Credit by Mel Taylor


Data showed that 58 percent of customers would visit a restaurant more often if experience-enhancing technologies were available.


Smoked brisket and Korean crossover—menus change all the time—but so do customers’ technology habits, particularly when it comes to mobile.


In casual and quick-service dining, the future will depend on how well operators adapt to the dominance of smartphones in customers’ lives.


It’s not a question of short-lived gimmicky promotional apps. Customers now expect to choose, order, receive offers, and store loyalty points on their phones with as much ease as messaging their friends. If they cannot, the lack of functionality will discourage them from remaining customers in the same way a sirloin cheeseburger is a turnoff for vegans.


Quick-serve operators cannot afford to ignore the way smartphone technology is radically altering customer expectations. Research from BRP Consulting found that 38 percent of dining experiences now involve smartphone or mobile devices—from initial research to sharing the experience on social media. It’s a trend that is gathering strength.


Millennials, almost all of who grew into adulthood using smartphones, will overtake Baby Boomers as the largest generation in the U.S. next year, according to Pew Research. Patience among this generation has worn thin and restaurants lacking time-saving technologies such as ordering ahead, self-scanning or in-app payments will see customers melt away.

→ SOURCE DATA:
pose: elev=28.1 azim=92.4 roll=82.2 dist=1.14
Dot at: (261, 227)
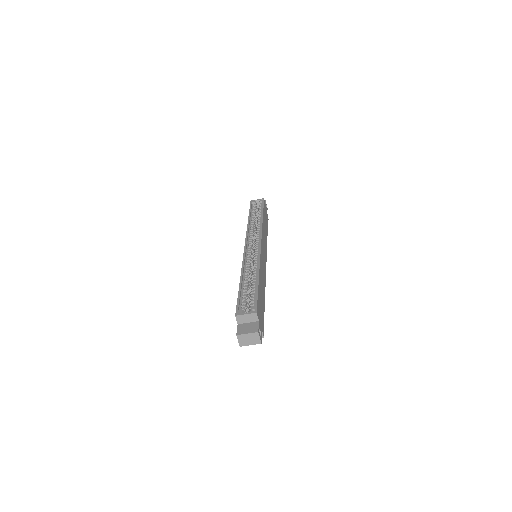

→ TASK TO CARRY OUT:
From the restaurant technology article above, copy word for word everything from "Quick-serve operators cannot" down to "customers melt away.".

→ RESULT OF THIS EXERCISE:
Quick-serve operators cannot afford to ignore the way smartphone technology is radically altering customer expectations. Research from BRP Consulting found that 38 percent of dining experiences now involve smartphone or mobile devices—from initial research to sharing the experience on social media. It’s a trend that is gathering strength.


Millennials, almost all of who grew into adulthood using smartphones, will overtake Baby Boomers as the largest generation in the U.S. next year, according to Pew Research. Patience among this generation has worn thin and restaurants lacking time-saving technologies such as ordering ahead, self-scanning or in-app payments will see customers melt away.